Fleet Foxes August 13, the Chelsea.
Prior to Sunday, I’d only witnessed Fleet Foxes in concert once, at Coachella 2009. That festival found Robin Pecknold and his merry band of folksters manning acoustic instruments, teaming for glorious harmonies and … getting blasted by thumping bass from a nearby dance stage.
Eight years later, Fleet Foxes’ first Las Vegas visit delivered the type of set that could have warded off those cacophonous desert neighbors. The band thundered through its performance at the Chelsea inside the Cosmopolitan with an intensity only hinted at on three superb but relatively subdued studio albums. On this night, Fleet Foxes were more Crazy Horse than CSNY.
The sextet established its muscle immediately, opening with roaring versions of the three leadoff tracks from June’s Crack-Up, the group’s first LP in six years. While Pecknold strummed on his acoustic guitar and sang, his bandmates built a wall of sound around him—Skyler Skjelset’s blazing electric guitar work, Christin Wargo’s rumbling basslines, Casey Wescott’s tasteful piano runs, Matt Barrick’s decisive drumming and Morgan Henderson’s nonstop instrument swapping, from flute to sax to upright bass and beyond.

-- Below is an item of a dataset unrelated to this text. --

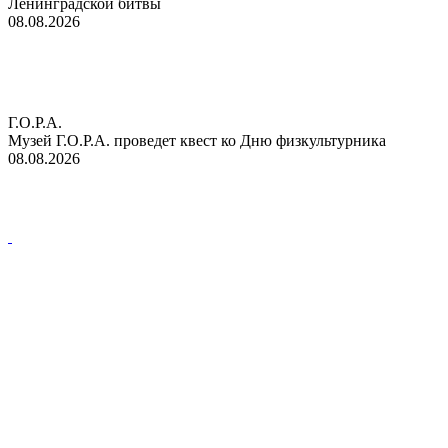
Ленинградской битвы
08.08.2026
Г.О.Р.А.
Музей Г.О.Р.А. проведет квест ко Дню физкультурника
08.08.2026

A smartly devised light show—utilizing one large screen overhead and six smaller surfaces surrounding the musicians onstage—complemented the sound, at times with a psychedelic approach more associated with Animal Collective or Tame Impala. And yet, amid their amped-up live presentation, Fleet Foxes stayed true to the songwriting spirit at their core.

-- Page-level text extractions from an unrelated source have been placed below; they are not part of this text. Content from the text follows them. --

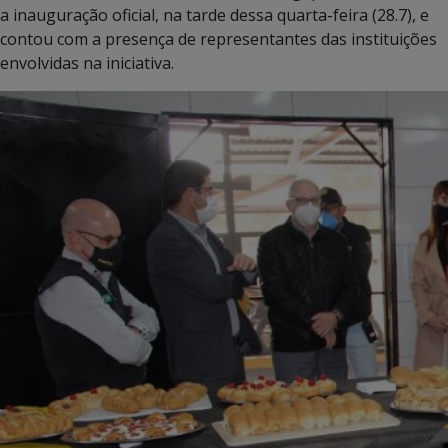
a inauguração oficial, na tarde dessa quarta-feira (28.7), e
contou com a presença de representantes das instituições
envolvidas na iniciativa.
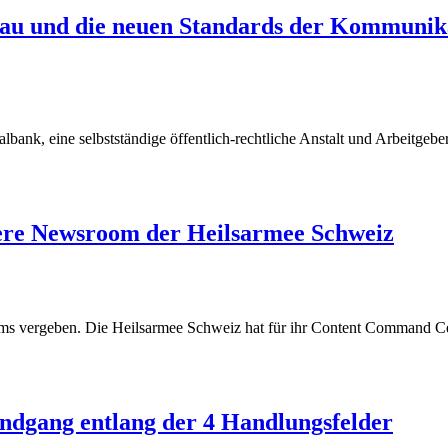
au und die neuen Standards der Kommunika
lbank, eine selbstständige öffentlich-rechtliche Anstalt und Arbeitgeb
ere Newsroom der Heilsarmee Schweiz
ms vergeben. Die Heilsarmee Schweiz hat für ihr Content Command Ce
ion
ndgang entlang der 4 Handlungsfelder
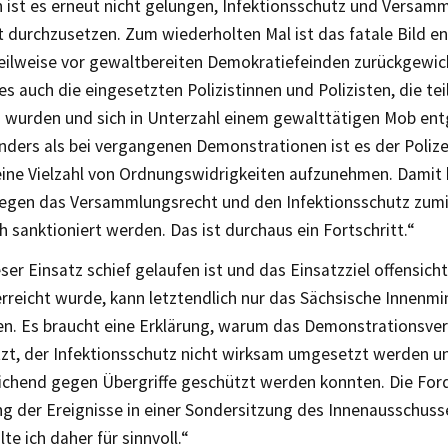
n ist es erneut nicht gelungen, Infektionsschutz und Versam
 durchzusetzen. Zum wiederholten Mal ist das fatale Bild e
teilweise vor gewaltbereiten Demokratiefeinden zurückgewic
s auch die eingesetzten Polizistinnen und Polizisten, die teil
n wurden und sich in Unterzahl einem gewalttätigen Mob en
nders als bei vergangenen Demonstrationen ist es der Poliz
eine Vielzahl von Ordnungswidrigkeiten aufzunehmen. Damit
egen das Versammlungsrecht und den Infektionsschutz zum
h sanktioniert werden. Das ist durchaus ein Fortschritt.“
er Einsatz schief gelaufen ist und das Einsatzziel offensicht
rreicht wurde, kann letztendlich nur das Sächsische Innenmi
n. Es braucht eine Erklärung, warum das Demonstrationsver
zt, der Infektionsschutz nicht wirksam umgesetzt werden un
eichend gegen Übergriffe geschützt werden konnten. Die For
ng der Ereignisse in einer Sondersitzung des Innenausschuss
te ich daher für sinnvoll.“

Pecknold’s ultra-pure voice and timeless, picturesque lyrics soared through the hall all night, raising goosebumps at the peak moments in beloved “oldies” like “Ragged Wood,” “He Doesn’t Know Why,” “Helplessness Blues” and especially “Mykonos.” And the 31-year-old frontman went one step further, stripping away everything around him on a solo-acoustic “Tiger Mountain Peasant Song,” the show’s absolute pinnacle.
“It’s my first time playing Las Vegas … actually, it’s my first time physically being in Las Vegas,” Pecknold told an appreciative crowd that appeared to number close to 1,000, before later adding, “I came to the right place.”